TEXT SHOWN:
We moved to Oklahoma in 2006 to go to school with the dream of coming back to California and pastoring our own church.  That desire came to a screeching halt when Piper began demonstrating increasing physical symptoms of something a lot worse than what was thought to simply be the passing effects of menopause. Once we began her medical investigations and tests, we entered a course of life that would become totally consuming for the next eleven years.

After graduating and with confusing results from the various brain scans and other multitude of tests that Piper had in Oklahoma, we decided it best to return home to our former life in California.  But as I’ve chronicled in the literally hundreds of blog posts that I’ve written since 2010… things didn’t quite turn out as planned.  The former life we had wasn’t there when we returned!  Almost everything we had come to depend on in our past was no longer in operation.  But we bounced back.  We slowly learned who we could depend on (or not) and developed a new network of family and friends that we could trust and be with in our time of desperate need.

Then in 2014, after months of prayer, we (read that “I”) packed up our belongings and moved us to North Carolina to be closer to three of our four children and their families.  Plus, it afforded us the opportunity to purchase the home of our dreams in the country with about  an acre of property.  Those five years on the East Coast were sweet, had their moments of joy, were filled with lots of miracles, but was also the most trying as well as physically and emotionally straining and draining time that I’d ever experienced in my life.  At the end of 2018, we lost the physical battle for Piper’s life and I found myself in an empty house, without the most important, wonderful and cherished person that I had ever known.

And then 2019 began to appear on the horizon!  Following a few months of feeling like an absolute zombie, I flew to Oklahoma to spend Christmas with most of our kids who now lived there.  After my return, I threw myself into the task of preparing our dream home for sale, sold it and then moved myself and the dog to Oklahoma… where I am now.

I am truly hoping and believing that this is the last move for me.  That this is home!  I have a ton of plans for upgrades on the house, have returned to my adult Christian roots at church at Rhema, get to see our girls and their families in Broken Arrow on a regular basis and for the first time in who knows how long… live in the same time zone as our boys who reside in Oklahoma City and Mount Juliet, Tennessee!

As 2019 comes to a close and the new decade begins, I am beginning to feel the gears of expectancy turning on the inside of me.  I sense dreams formulating deep within my heart and even though it may seem daunting… I feel that warm and familiar trust in the truth of God and His word returning to my soul.

EXERCISE OBJECTIVE: Can you print the stretch of the account of the moves above from "After graduating and" through "of desperate need.", word for word?

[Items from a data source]

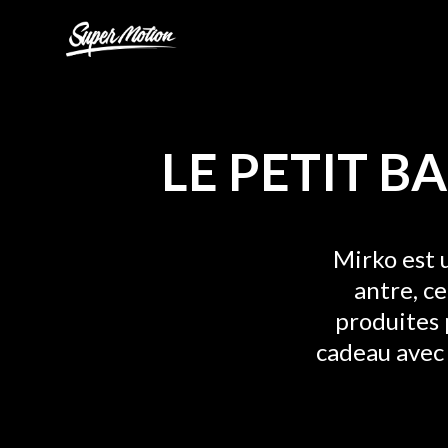
Skip
Super
to
Motion
content
-
Création
et
production
LE PETIT B
audiovisuelle
Mirko est 
antre, c
produites 
cadeau avec 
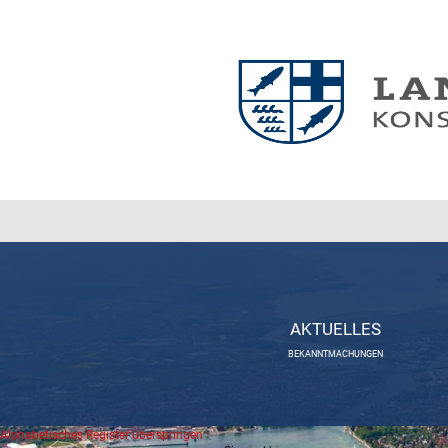
AKTUELLES
BEKANNTMACHUNGEN
Alphabetisches Register überspringen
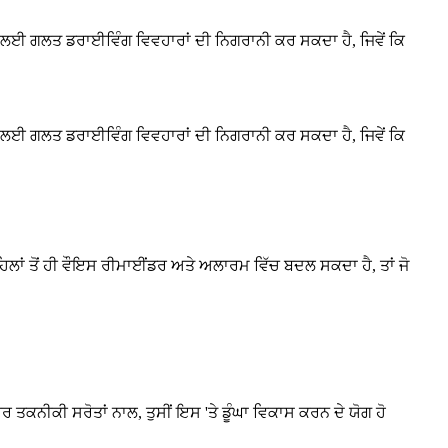
 ਗਲਤ ਡਰਾਈਵਿੰਗ ਵਿਵਹਾਰਾਂ ਦੀ ਨਿਗਰਾਨੀ ਕਰ ਸਕਦਾ ਹੈ, ਜਿਵੇਂ ਕਿ
 ਗਲਤ ਡਰਾਈਵਿੰਗ ਵਿਵਹਾਰਾਂ ਦੀ ਨਿਗਰਾਨੀ ਕਰ ਸਕਦਾ ਹੈ, ਜਿਵੇਂ ਕਿ
ਾਂ ਤੋਂ ਹੀ ਵੌਇਸ ਰੀਮਾਈਂਡਰ ਅਤੇ ਅਲਾਰਮ ਵਿੱਚ ਬਦਲ ਸਕਦਾ ਹੈ, ਤਾਂ ਜੋ
ਨੀਕੀ ਸਰੋਤਾਂ ਨਾਲ, ਤੁਸੀਂ ਇਸ 'ਤੇ ਡੂੰਘਾ ਵਿਕਾਸ ਕਰਨ ਦੇ ਯੋਗ ਹੋ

RESPONSE TO THIS EXERCISE:
After graduating and with confusing results from the various brain scans and other multitude of tests that Piper had in Oklahoma, we decided it best to return home to our former life in California.  But as I’ve chronicled in the literally hundreds of blog posts that I’ve written since 2010… things didn’t quite turn out as planned.  The former life we had wasn’t there when we returned!  Almost everything we had come to depend on in our past was no longer in operation.  But we bounced back.  We slowly learned who we could depend on (or not) and developed a new network of family and friends that we could trust and be with in our time of desperate need.